Arden Mahlberg, a psychologist, carried out a test of the ability to learn Morse Code. He had one group of subjects learn actual Morse Code, while another had to learn a newly-invented code that closely resembled it. He found that subjects were able to learn the actual code far more rapidly than the alternative, and he interpreted this as evidence that the subjects
were resonating with the millions of people who had already learned Morse code. Each time he replicated the experiment, he found that the difference in learning time between Morse code and the new one progressively decreased. This might mean that the initial results were false. But the fact that the decrease was progressive suggests that the morphic resonance of the new code was becoming progressively stronger as more and more students learned it. (Mahlberg, 1987. Journal of Analytical Psychology 32:23-34.)
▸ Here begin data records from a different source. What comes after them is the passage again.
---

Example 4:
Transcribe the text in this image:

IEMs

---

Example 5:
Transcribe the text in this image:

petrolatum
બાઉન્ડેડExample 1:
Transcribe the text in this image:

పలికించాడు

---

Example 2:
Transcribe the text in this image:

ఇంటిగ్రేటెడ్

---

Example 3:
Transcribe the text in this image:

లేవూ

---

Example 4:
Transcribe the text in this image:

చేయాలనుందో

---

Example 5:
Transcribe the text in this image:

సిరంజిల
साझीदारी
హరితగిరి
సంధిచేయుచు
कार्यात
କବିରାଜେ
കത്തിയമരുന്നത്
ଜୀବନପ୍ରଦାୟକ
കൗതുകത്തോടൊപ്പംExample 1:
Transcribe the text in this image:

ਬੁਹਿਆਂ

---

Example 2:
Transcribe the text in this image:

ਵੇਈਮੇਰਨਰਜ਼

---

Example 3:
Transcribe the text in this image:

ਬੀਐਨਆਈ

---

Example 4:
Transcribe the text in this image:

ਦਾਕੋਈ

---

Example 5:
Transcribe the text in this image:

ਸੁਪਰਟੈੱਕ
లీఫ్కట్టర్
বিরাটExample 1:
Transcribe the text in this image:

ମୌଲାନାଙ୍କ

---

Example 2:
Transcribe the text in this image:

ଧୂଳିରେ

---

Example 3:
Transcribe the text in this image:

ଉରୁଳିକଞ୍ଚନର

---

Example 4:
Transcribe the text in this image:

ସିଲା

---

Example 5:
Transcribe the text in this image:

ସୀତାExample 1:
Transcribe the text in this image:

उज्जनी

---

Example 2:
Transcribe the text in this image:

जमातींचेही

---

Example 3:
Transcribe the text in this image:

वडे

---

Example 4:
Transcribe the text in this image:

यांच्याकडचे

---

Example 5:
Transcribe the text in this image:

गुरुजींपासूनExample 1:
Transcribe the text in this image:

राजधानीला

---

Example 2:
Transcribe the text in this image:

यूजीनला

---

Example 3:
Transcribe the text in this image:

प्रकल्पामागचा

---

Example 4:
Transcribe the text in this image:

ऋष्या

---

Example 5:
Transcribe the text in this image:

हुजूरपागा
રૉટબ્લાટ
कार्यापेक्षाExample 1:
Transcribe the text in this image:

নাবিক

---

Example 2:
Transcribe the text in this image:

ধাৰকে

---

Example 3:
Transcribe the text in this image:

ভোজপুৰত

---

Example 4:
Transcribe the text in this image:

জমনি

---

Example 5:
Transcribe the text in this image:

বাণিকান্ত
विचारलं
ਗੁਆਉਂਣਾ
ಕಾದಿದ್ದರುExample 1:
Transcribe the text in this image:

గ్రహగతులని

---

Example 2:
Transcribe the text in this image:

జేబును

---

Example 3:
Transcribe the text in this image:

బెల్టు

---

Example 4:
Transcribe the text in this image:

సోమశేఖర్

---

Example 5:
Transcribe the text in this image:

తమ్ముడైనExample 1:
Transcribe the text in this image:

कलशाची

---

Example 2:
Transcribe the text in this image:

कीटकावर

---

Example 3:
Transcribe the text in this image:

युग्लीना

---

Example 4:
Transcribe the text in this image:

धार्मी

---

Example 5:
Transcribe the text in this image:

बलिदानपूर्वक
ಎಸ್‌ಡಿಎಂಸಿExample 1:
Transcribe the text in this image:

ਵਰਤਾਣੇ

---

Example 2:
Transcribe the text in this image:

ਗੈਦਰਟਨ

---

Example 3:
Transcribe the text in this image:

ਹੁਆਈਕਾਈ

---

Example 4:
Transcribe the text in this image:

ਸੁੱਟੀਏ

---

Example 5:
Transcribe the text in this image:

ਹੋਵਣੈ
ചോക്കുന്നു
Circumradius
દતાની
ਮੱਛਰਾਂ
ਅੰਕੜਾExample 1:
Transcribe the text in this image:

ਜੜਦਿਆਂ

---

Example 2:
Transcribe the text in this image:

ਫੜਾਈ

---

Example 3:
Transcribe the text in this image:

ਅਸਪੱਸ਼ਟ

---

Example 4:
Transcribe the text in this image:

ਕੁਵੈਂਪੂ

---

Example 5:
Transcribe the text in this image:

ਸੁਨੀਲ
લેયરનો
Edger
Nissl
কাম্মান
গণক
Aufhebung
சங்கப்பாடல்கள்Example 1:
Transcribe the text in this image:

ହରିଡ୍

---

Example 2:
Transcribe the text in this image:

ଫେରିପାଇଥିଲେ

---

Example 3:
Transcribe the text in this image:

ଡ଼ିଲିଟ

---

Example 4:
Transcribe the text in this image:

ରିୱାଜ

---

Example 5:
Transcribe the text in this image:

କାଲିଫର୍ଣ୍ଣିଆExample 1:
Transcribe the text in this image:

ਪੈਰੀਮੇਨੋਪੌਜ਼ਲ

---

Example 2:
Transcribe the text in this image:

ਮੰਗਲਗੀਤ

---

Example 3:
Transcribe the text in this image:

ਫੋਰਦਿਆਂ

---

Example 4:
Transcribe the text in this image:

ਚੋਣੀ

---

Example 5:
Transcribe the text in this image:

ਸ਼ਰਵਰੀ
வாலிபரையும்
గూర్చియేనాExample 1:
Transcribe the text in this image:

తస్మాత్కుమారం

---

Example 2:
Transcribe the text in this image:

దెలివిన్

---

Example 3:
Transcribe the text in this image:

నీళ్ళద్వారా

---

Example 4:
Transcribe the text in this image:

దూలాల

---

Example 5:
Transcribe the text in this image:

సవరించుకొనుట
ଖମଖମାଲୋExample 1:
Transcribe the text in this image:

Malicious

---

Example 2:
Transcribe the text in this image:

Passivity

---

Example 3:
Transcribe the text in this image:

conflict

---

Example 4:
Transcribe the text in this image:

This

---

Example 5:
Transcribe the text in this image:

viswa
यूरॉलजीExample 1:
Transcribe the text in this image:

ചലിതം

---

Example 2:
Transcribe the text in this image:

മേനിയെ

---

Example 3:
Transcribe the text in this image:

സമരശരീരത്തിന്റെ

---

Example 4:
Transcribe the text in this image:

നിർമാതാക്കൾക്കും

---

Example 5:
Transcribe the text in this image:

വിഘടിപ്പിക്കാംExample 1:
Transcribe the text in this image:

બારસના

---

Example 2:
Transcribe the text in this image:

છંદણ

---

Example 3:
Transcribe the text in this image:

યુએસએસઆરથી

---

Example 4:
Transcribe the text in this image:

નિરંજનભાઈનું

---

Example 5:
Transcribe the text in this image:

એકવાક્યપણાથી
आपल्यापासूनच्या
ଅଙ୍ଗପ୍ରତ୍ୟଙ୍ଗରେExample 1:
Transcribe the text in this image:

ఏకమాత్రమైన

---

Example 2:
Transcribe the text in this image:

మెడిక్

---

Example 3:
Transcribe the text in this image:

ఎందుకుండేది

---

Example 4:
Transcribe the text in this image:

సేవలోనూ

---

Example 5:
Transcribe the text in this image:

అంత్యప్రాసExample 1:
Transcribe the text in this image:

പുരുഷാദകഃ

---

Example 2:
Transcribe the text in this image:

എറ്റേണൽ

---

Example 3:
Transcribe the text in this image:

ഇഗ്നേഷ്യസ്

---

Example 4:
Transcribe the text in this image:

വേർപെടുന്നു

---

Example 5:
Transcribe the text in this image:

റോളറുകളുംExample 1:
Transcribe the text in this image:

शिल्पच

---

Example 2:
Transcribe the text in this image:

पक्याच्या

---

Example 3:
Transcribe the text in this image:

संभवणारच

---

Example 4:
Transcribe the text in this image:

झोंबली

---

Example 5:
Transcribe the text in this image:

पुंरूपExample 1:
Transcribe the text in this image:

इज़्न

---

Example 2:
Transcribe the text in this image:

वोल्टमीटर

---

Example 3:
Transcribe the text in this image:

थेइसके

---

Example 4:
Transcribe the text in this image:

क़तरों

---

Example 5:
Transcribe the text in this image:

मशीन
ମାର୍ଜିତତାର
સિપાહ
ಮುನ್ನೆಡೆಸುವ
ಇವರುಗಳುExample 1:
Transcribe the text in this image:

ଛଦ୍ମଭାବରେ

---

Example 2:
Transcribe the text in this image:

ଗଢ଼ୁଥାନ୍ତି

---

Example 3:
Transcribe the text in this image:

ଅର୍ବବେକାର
There've been a few experiments roughly along the lines you suggest. For instance, Gary Schwartz, a psychology professor at Yale, selected 48 words from the Hebrew Old Testament. He then scrambled these words to produce 48 more, none of which were real words in Hebrew. He asked test subjects to guess their meaning in English and then rate on a scale of 0 to 4 how confident they felt about whether they'd guessed the meaning correctly. The subjects reported feeling confident about their guesses 75% more often with the real Hebrew words than with the fakes.
Alan Pickering of Hatfield Polytechnic in England came up with a list of authentic Persian words and then created another list of fake words also written in Persian script. He would show each word to the test subjects for ten seconds, after which they would try to duplicate the word on paper. He found that his students were able to duplicate real Persian words more accurately than fake ones 75% of the time. He noted that the odds of achieving this result were 10,000 to 1. Like Schwartz, Pickering concluded that his results confirmed morphic resonance.